*Provided text*:
# # #
Except for a small enhancement in strength, the broad maximum of the ice-cloud cloud-top Height in 2018 is basically unchanged from 2017. The two parallel pair of low intensity ice-cloud cloud-top Height tracks that run vertically along the 90° E and 135° W longitudes, still remain discernable. But for the 2018 ice-cloud Optical Depth and Particle Size panels, there is a virtually uniform decrease in the absolute magnitude of the variability across both panels.

6 Discussion

The chief motivation for this study was to assess the prospects of using 1-day resolution variability comparisons as the means for providing more direct model/data diagnostic inter-comparisons. Because of the need to average out the uncorrelated quasi-chaotic behavior of both the real-world and the GCM generated output data, while simultaneously coordinating the space-time data resolution, diurnal cycle timing, and viewing geometry compatibility, such model/data comparisons are difficult to perform. With the common practice of using monthly-mean averaging to eliminate the quasi-chaotic weather noise, all climate system variability at frequencies shorter than 30 days is lost.

This is where DSCOVR mission EPIC and NISTAR measurements of the Earth’s sunlit hemisphere acquired from the Lagrangian L1 vantage point, provide the best means currently available to resolve this dilemma in model/data diagnostic comparisons. Averaging over the sunlit hemisphere of the EPIC data, along with the similar aggregation of climate GCM diagnostic data using the DSCOVR satellite ephemeris to account for the viewing geometry, effectively eliminate the meteorological weather noise, while maintaining precise diurnal cycle timing and viewing geometry coordination.

Variability is a pervasive characteristic of the terrestrial climate system. All measurable climate system parameters and climate system phenomena vary constantly and interact with each other, being both the cause and the result of these interactions in a changing climate. These ongoing climate system causes and effects can be classified in terms of climate forcings and feedbacks, some known precisely, others less so. For example, the daily and seasonal changes in solar irradiance are known accurately at any given location on the Earth, but the responses of the different climate system constituents to the everchanging radiative forcing are far more diversified, and thus, far more difficult to isolate. And they may also involve significant time delays, thresholds, and discontinuous transformations. Some exhibit characteristic variability signatures in terms of their frequency of occurrence, duration, amplitude, and/or their size and geographic location.

The climate system’s variability persists because feedback responses occur at a characteristic size, magnitude, and/or frequency, which does not diminish in direct proportion to how close the climate system may be in approaching to its equilibrium point. Thus, as the climate system continues to move toward global energy balance, the magnitude of the feedback reactions is always large enough to overshoot the equilibrium point of global energy balance. This inability to incrementally converge to equilibrium, produces a continuing stream of quasi-chaotic fluctuations about the equilibrium point, thus constituting the ‘natural’ variability of the climate system.
# # #
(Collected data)
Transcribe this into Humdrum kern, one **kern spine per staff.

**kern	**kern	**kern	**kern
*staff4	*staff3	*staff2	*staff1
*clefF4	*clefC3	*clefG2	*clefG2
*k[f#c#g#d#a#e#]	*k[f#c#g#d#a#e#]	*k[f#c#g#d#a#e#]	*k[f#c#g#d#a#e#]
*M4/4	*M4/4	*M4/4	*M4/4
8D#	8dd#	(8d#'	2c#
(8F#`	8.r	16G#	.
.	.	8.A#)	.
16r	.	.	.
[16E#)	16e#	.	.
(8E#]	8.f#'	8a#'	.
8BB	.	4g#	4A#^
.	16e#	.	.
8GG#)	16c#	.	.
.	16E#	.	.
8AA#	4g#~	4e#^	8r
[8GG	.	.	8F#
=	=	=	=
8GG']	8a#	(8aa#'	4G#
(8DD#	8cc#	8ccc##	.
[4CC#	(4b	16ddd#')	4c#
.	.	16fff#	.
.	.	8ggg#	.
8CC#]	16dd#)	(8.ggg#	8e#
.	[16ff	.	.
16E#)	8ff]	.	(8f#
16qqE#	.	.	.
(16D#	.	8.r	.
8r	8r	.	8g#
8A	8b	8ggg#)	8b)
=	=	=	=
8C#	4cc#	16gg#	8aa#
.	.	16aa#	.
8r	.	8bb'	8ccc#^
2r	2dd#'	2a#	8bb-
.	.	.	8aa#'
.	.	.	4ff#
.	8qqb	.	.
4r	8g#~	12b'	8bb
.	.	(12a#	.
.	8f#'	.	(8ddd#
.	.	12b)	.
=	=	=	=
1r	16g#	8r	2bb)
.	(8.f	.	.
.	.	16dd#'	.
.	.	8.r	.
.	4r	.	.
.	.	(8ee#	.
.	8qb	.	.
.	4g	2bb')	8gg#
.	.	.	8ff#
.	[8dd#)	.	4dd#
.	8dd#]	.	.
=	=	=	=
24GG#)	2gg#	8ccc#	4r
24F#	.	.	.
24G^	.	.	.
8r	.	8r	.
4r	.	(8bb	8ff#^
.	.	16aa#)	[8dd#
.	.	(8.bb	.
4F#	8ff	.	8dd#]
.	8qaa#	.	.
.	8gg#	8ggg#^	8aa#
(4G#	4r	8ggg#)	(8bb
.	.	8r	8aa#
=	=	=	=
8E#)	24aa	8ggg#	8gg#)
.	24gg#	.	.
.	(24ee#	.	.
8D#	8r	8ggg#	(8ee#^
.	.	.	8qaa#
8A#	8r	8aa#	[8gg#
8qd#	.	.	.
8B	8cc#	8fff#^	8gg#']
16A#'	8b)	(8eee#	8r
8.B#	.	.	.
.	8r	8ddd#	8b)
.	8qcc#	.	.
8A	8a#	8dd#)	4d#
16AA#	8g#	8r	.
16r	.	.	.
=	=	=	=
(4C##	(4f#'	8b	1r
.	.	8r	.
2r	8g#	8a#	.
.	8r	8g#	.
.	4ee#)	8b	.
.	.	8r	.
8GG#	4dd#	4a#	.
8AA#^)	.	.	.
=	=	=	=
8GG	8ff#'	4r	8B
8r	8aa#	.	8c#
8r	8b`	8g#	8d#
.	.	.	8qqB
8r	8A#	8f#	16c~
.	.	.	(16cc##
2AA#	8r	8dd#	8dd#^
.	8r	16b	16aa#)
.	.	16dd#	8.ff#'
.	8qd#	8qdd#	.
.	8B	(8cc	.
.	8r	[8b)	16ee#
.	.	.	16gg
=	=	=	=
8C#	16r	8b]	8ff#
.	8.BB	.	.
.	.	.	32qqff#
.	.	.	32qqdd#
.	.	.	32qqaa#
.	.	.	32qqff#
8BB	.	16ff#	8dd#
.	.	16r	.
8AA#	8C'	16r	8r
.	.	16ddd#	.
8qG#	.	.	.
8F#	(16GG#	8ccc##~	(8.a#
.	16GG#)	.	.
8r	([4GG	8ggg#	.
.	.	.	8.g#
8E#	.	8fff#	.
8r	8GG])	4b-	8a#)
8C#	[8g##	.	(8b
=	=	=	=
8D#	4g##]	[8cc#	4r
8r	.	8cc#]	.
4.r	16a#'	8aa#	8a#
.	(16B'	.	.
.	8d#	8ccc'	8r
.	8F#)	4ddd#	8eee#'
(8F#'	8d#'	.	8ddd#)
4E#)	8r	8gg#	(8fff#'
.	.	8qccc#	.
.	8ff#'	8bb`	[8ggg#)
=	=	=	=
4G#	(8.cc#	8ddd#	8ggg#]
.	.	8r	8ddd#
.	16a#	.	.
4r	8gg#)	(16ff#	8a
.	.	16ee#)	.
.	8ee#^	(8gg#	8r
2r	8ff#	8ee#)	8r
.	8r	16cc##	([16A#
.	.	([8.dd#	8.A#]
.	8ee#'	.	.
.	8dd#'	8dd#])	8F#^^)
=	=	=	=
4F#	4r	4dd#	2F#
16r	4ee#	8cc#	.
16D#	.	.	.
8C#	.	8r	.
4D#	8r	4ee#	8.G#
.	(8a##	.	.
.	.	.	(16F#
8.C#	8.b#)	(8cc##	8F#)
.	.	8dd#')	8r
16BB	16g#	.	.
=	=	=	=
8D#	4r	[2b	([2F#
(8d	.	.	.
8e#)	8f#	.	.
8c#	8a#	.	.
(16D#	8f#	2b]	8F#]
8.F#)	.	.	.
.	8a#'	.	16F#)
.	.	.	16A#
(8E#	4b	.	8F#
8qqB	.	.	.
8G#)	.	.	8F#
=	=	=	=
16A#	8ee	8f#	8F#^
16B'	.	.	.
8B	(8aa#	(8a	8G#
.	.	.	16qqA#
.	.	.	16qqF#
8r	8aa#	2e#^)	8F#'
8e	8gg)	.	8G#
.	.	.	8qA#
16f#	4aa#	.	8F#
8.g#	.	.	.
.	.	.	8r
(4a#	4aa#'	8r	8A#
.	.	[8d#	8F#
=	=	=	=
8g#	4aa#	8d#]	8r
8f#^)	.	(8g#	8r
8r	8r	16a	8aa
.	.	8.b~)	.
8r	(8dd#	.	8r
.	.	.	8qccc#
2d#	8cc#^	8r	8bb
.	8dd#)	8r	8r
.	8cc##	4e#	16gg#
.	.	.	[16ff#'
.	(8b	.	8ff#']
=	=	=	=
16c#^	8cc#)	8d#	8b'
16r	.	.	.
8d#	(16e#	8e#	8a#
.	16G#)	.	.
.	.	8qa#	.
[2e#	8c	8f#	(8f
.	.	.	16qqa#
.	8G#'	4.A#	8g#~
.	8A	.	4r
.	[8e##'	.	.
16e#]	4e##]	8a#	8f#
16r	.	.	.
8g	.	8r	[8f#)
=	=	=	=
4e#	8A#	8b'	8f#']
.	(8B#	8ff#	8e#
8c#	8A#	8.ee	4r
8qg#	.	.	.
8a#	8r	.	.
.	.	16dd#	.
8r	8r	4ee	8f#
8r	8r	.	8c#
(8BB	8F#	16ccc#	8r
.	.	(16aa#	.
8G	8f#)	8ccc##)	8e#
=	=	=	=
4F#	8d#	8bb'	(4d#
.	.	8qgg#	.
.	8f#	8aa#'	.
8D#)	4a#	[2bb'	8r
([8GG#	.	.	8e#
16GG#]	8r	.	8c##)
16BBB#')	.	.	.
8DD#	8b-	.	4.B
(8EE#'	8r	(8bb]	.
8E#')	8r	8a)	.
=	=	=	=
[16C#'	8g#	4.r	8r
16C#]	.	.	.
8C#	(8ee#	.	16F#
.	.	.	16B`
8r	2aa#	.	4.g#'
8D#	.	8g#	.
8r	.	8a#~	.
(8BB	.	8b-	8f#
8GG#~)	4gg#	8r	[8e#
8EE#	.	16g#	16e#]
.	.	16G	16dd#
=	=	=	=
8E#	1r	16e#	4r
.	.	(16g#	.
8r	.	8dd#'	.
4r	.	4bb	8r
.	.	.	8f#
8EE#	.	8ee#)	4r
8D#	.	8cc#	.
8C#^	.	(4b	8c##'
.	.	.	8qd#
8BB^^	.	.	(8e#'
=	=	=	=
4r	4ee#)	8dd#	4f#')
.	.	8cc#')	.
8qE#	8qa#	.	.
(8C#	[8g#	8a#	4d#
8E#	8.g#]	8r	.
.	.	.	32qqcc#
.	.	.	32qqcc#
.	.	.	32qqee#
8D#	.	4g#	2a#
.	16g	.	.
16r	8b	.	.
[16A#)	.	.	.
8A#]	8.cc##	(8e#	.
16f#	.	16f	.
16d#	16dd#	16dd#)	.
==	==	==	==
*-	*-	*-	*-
# # #
*Work order*: Continue the passage on climate variability, picking up directly after its final sentence. The rows bear no relation to the passage on climate variability.

*Task answer*:
Obtaining similar variability in climate GCM output data is therefore a strong indicator measuring the success of the GCM parameterization of the physical processes to reproduce the complex behavior of the Earth’s climate system. The uncorrelated quasi-chaotic variability (and the additional potential differences in viewing geometry, diurnal cycle timing, and spatial collocation) make quantitative model/data comparisons problematic. Nevertheless, the characteristics of this variability also have the potential to serve as a potent climate-model performance diagnostic.

Successive matching of more demanding comparisons to observations has been the indispensable driving force behind climate model development. In our early days of climate model development, it was no small feat to get the January and July climate simulations to resemble observations (Somerville et al., 1974). A decade later, the GISS Model II (Hansen et al., 1983), made it possible to simulate the global climate variability of the Earth’s climate system with more realism–sufficient to obtain a climate sensitivity of 4° C for doubled CO2, and to identify the principal feedback contributions due to water vapor, clouds, and snow/ice albedo (Hansen et al., 1984). Since climate is primarily a boundary value problem in physics, it is not all that surprising that a reasonable climate sensitivity would be obtained, even with the course spatial resolution of the GISS Model II, by enforcing conservation of energy, and by modeling the physical and radiative processes with adequate accuracy.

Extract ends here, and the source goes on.